**Aim**
Render every line of the listing below as a Markdown table with the columns "Row" and "Entry", numbering the rows in order. Leave out the pictures and any blank lines.

— BEGIN Data section —

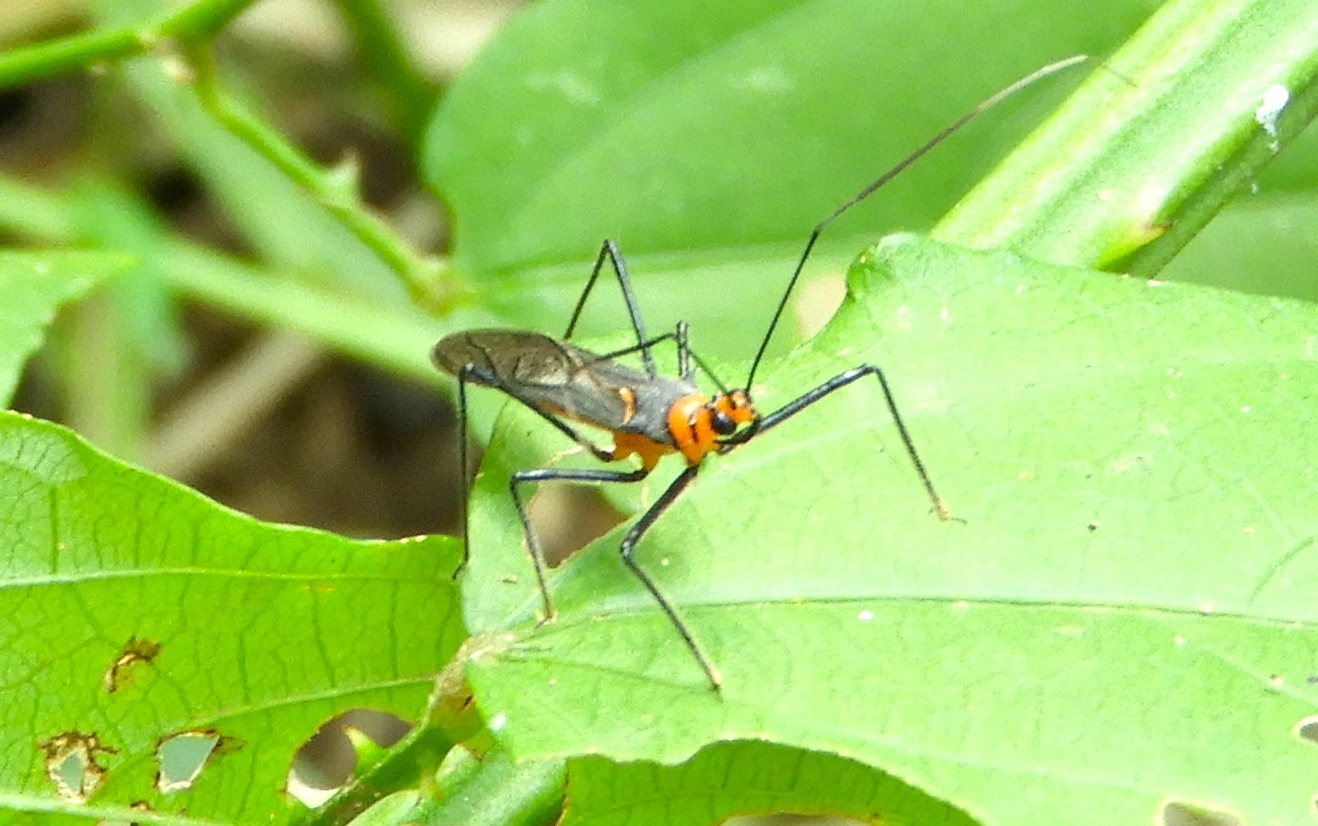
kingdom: Animalia
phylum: Arthropoda
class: Insecta
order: Hemiptera
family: Reduviidae
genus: Repipta
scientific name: Repipta fuscipes
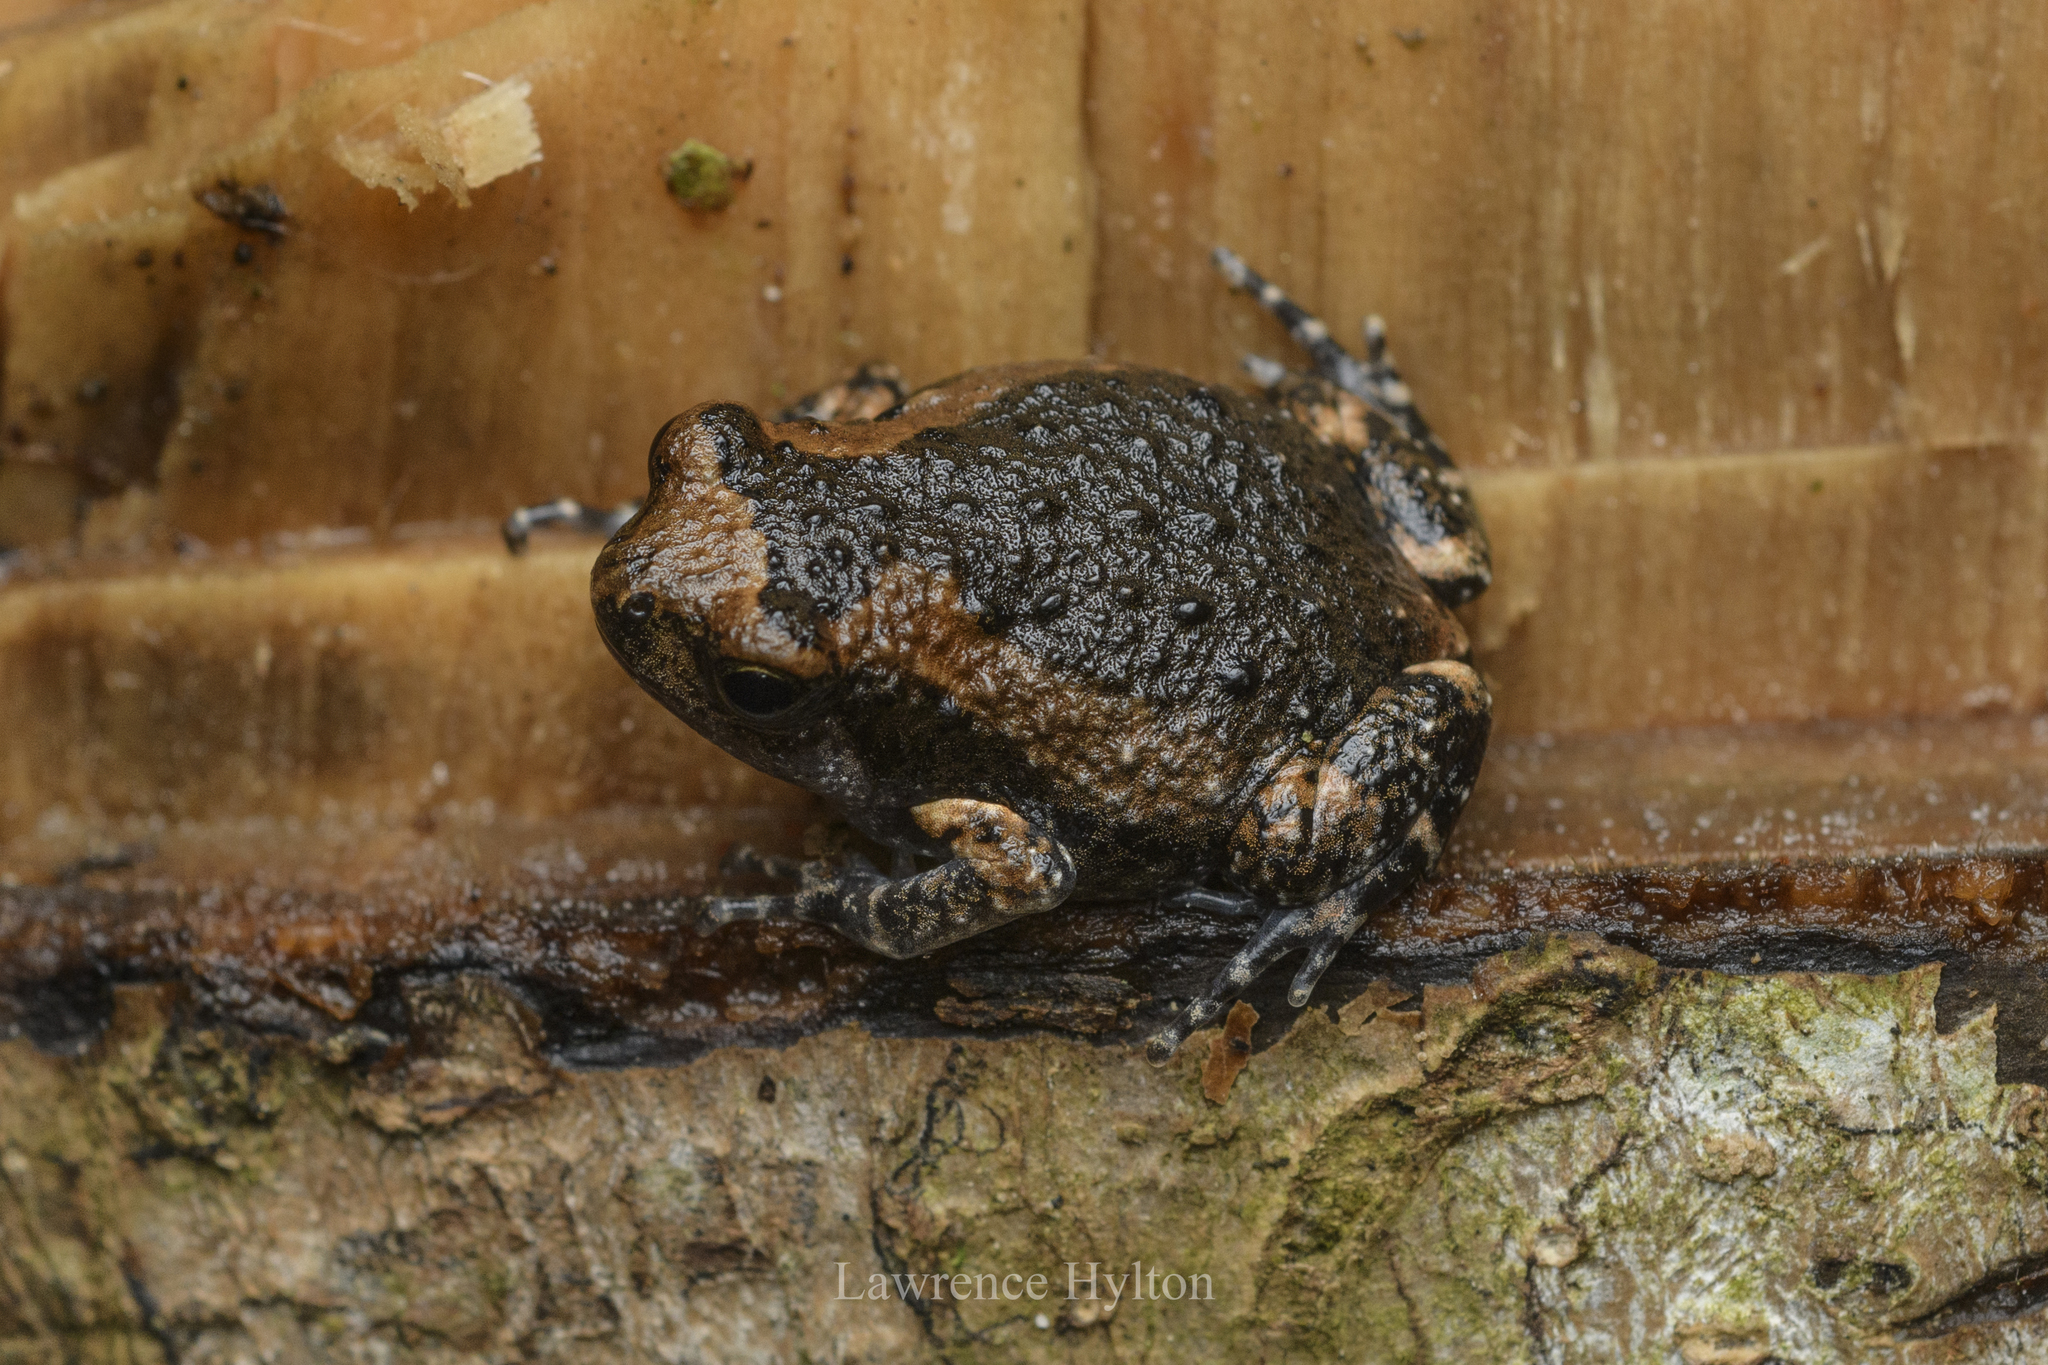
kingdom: Animalia
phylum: Chordata
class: Amphibia
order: Anura
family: Microhylidae
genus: Kaloula
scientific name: Kaloula pulchra
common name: Common,banded bullfrog
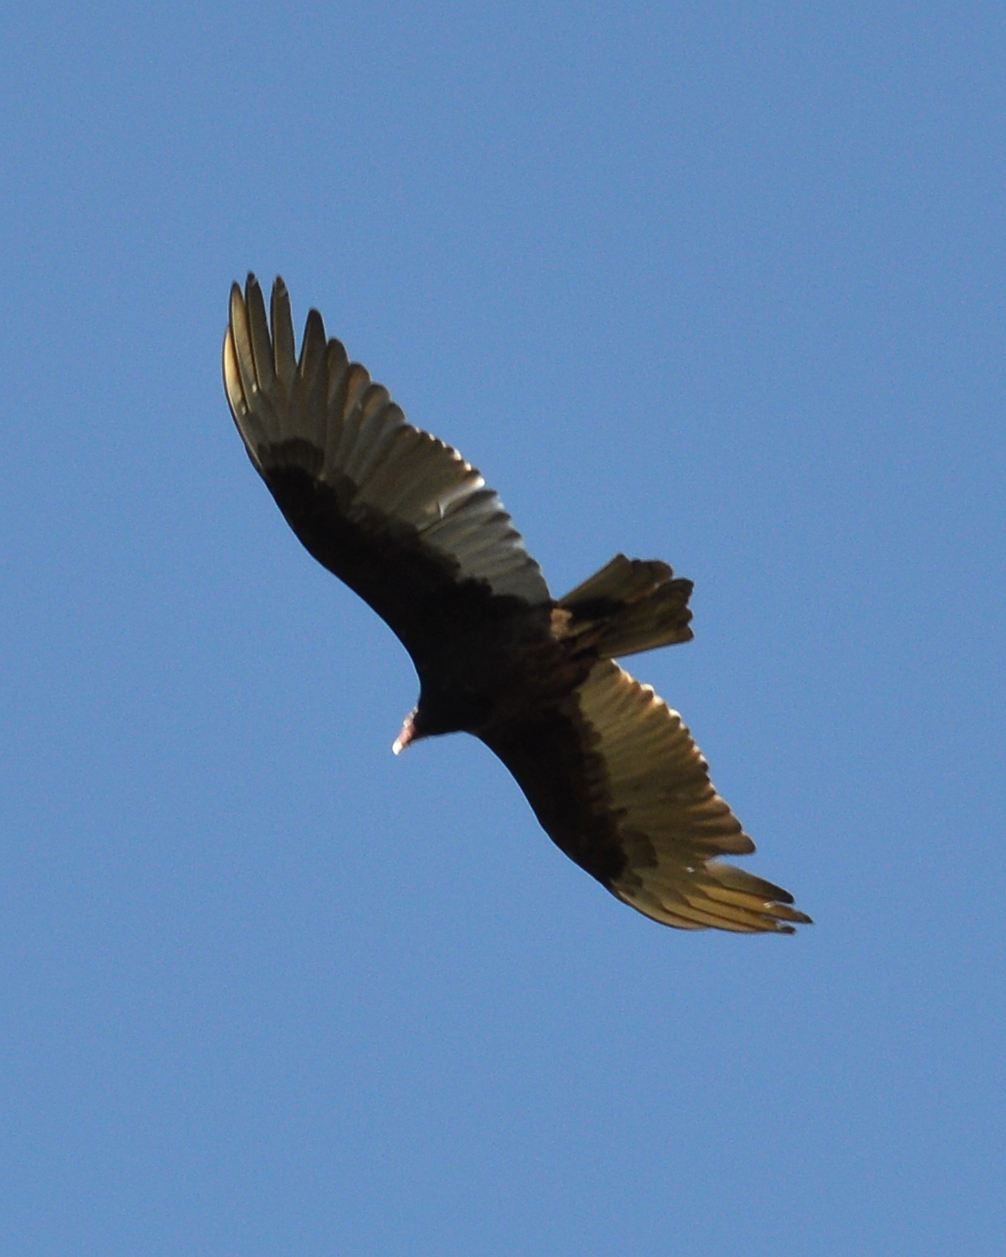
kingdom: Animalia
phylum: Chordata
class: Aves
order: Accipitriformes
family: Cathartidae
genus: Cathartes
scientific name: Cathartes aura
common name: Turkey vulture
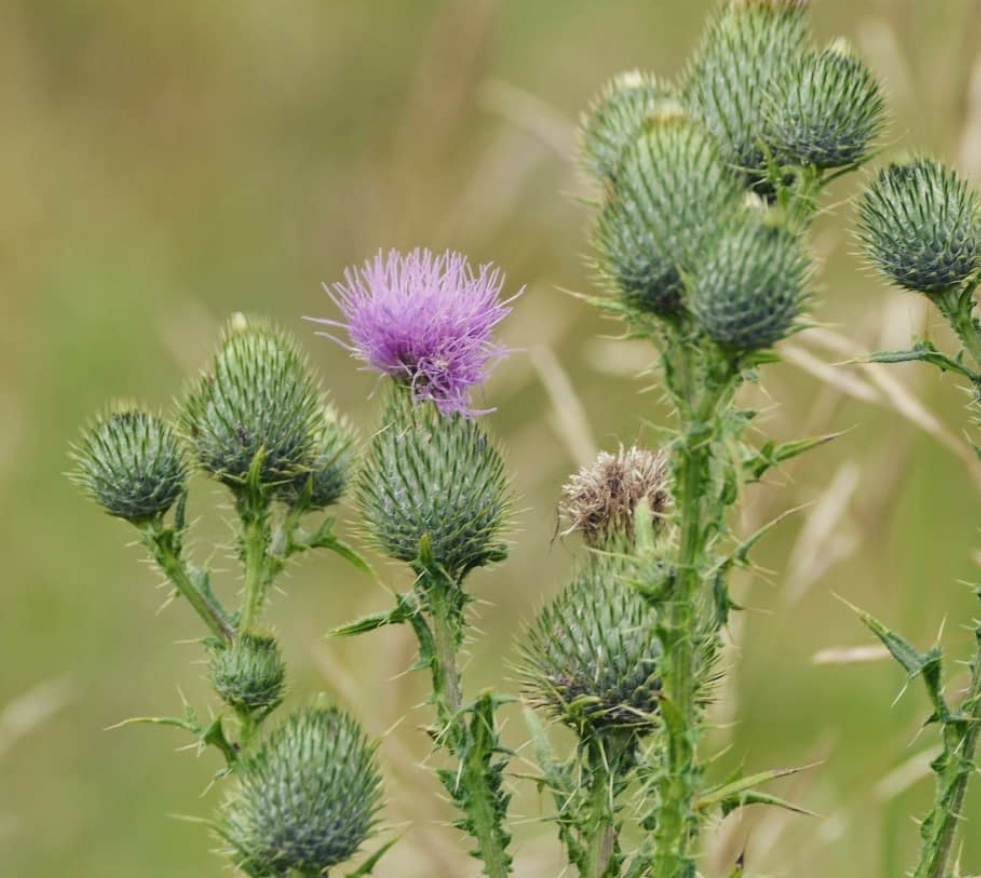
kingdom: Plantae
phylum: Tracheophyta
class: Magnoliopsida
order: Asterales
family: Asteraceae
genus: Cirsium
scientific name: Cirsium vulgare
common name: Bull thistle
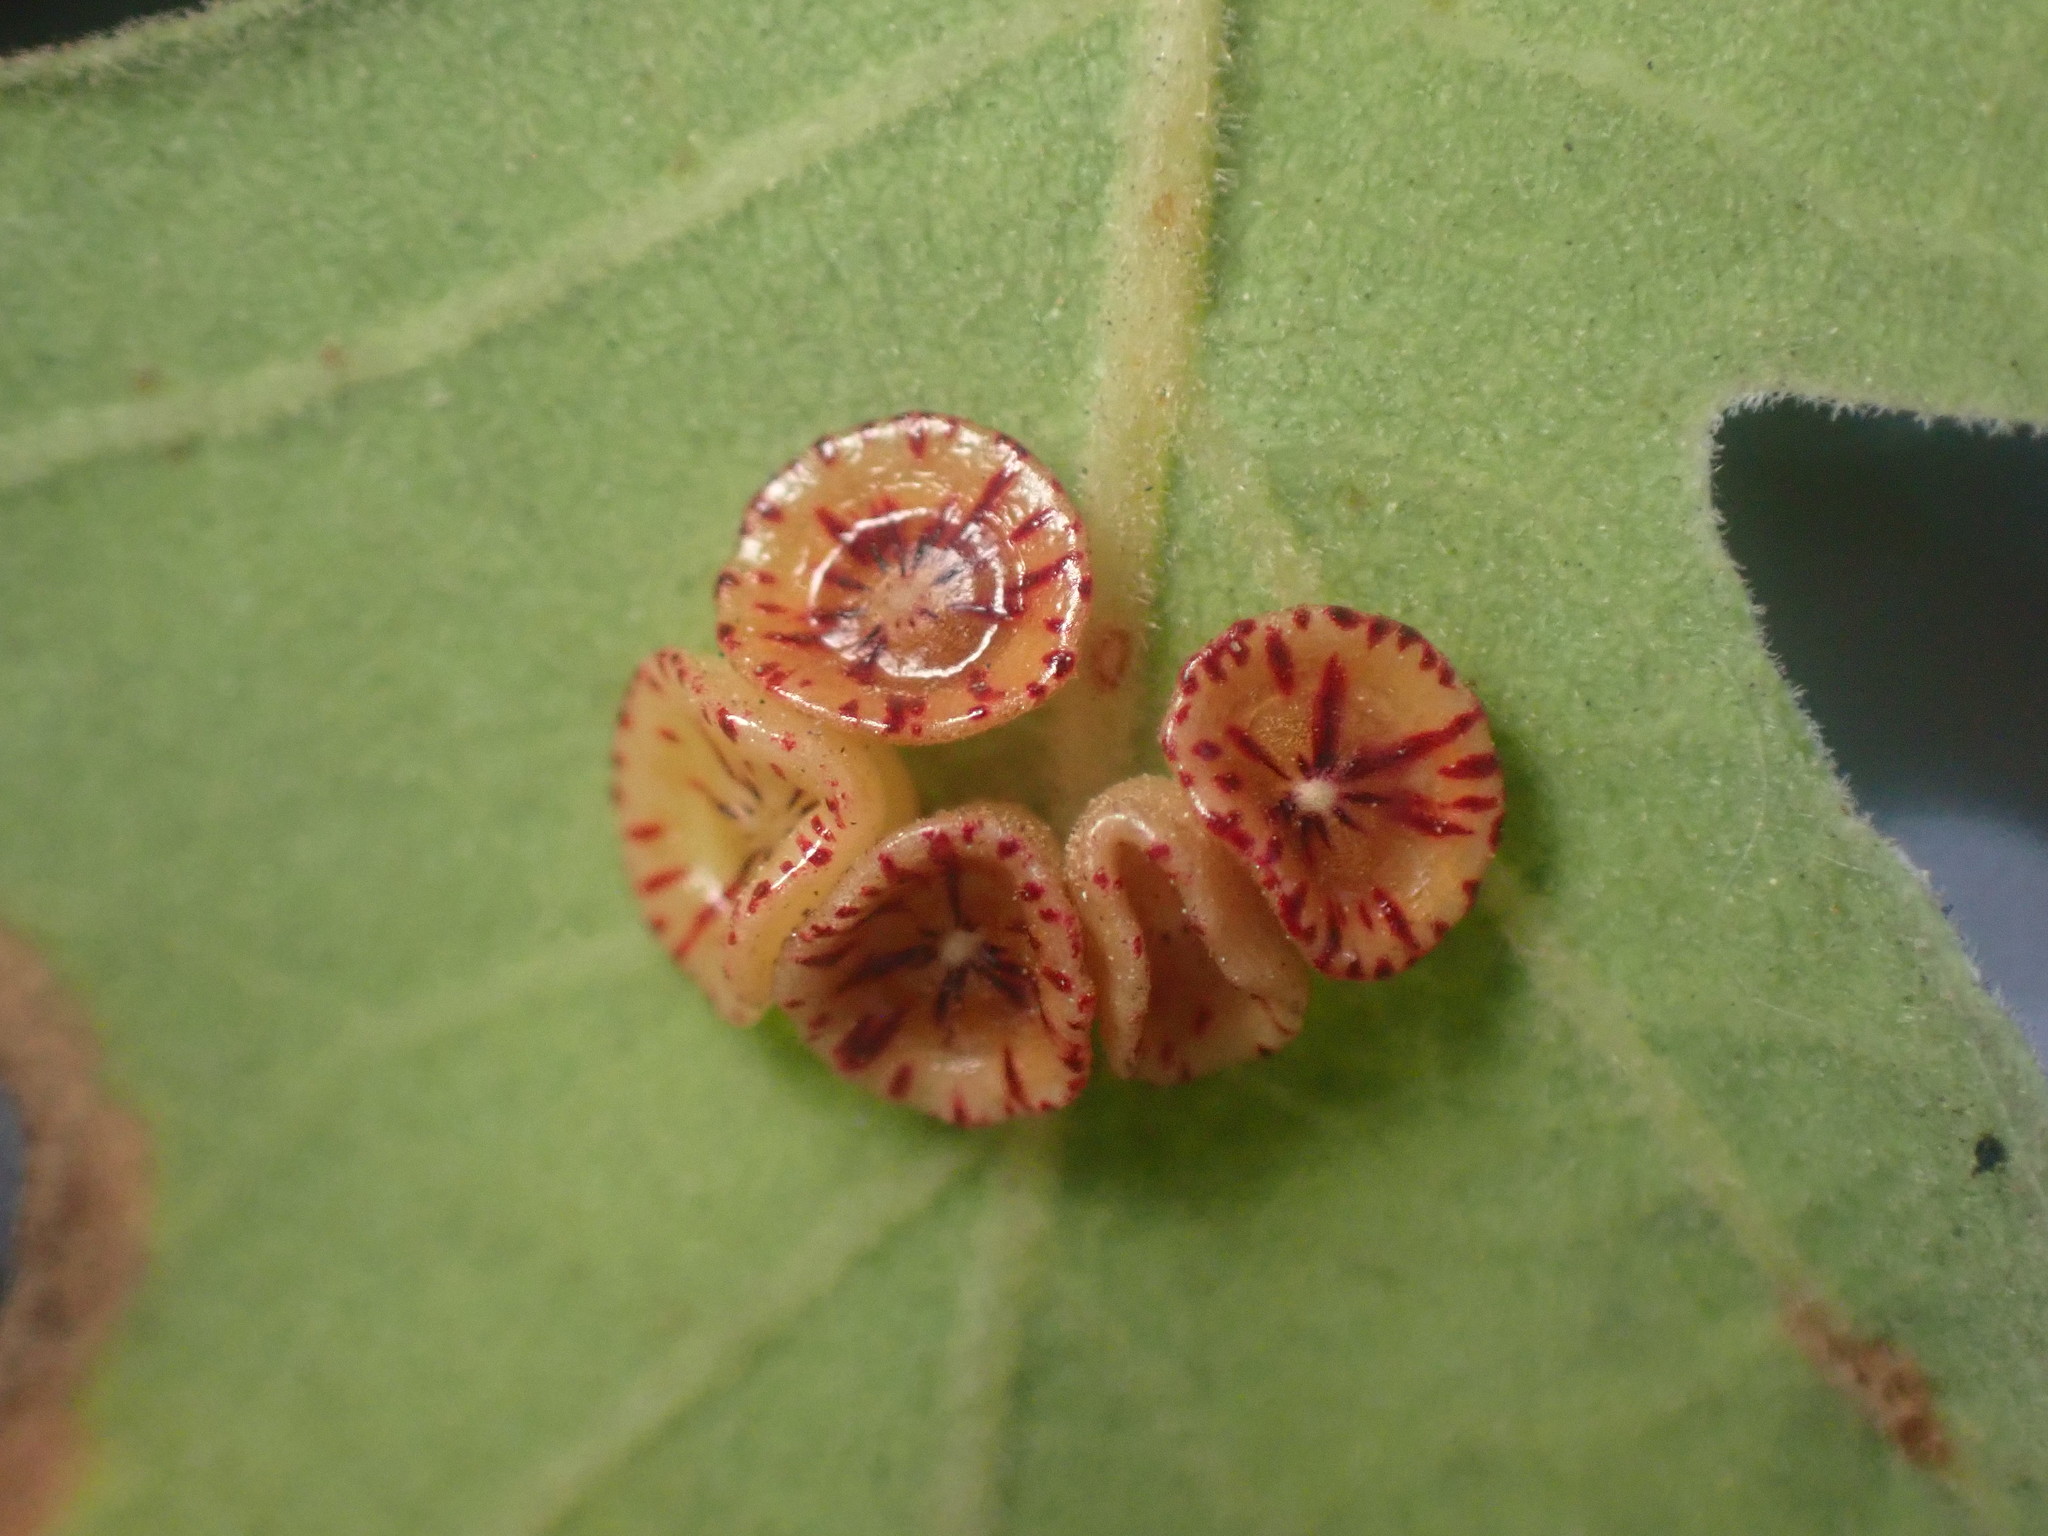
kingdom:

— END Data section —

**Written solution**
| Row | Entry |
|---|---|
| 1 | kingdom: Animalia |
| 2 | phylum: Arthropoda |
| 3 | class: Insecta |
| 4 | order: Hemiptera |
| 5 | family: Reduviidae |
| 6 | genus: Repipta |
| 7 | scientific name: Repipta fuscipes |
| 8 | kingdom: Animalia |
| 9 | phylum: Chordata |
| 10 | class: Amphibia |
| 11 | order: Anura |
| 12 | family: Microhylidae |
| 13 | genus: Kaloula |
| 14 | scientific name: Kaloula pulchra |
| 15 | common name: Common,banded bullfrog |
| 16 | kingdom: Animalia |
| 17 | phylum: Chordata |
| 18 | class: Aves |
| 19 | order: Accipitriformes |
| 20 | family: Cathartidae |
| 21 | genus: Cathartes |
| 22 | scientific name: Cathartes aura |
| 23 | common name: Turkey vulture |
| 24 | kingdom: Plantae |
| 25 | phylum: Tracheophyta |
| 26 | class: Magnoliopsida |
| 27 | order: Asterales |
| 28 | family: Asteraceae |
| 29 | genus: Cirsium |
| 30 | scientific name: Cirsium vulgare |
| 31 | common name: Bull thistle |
| 32 | kingdom: |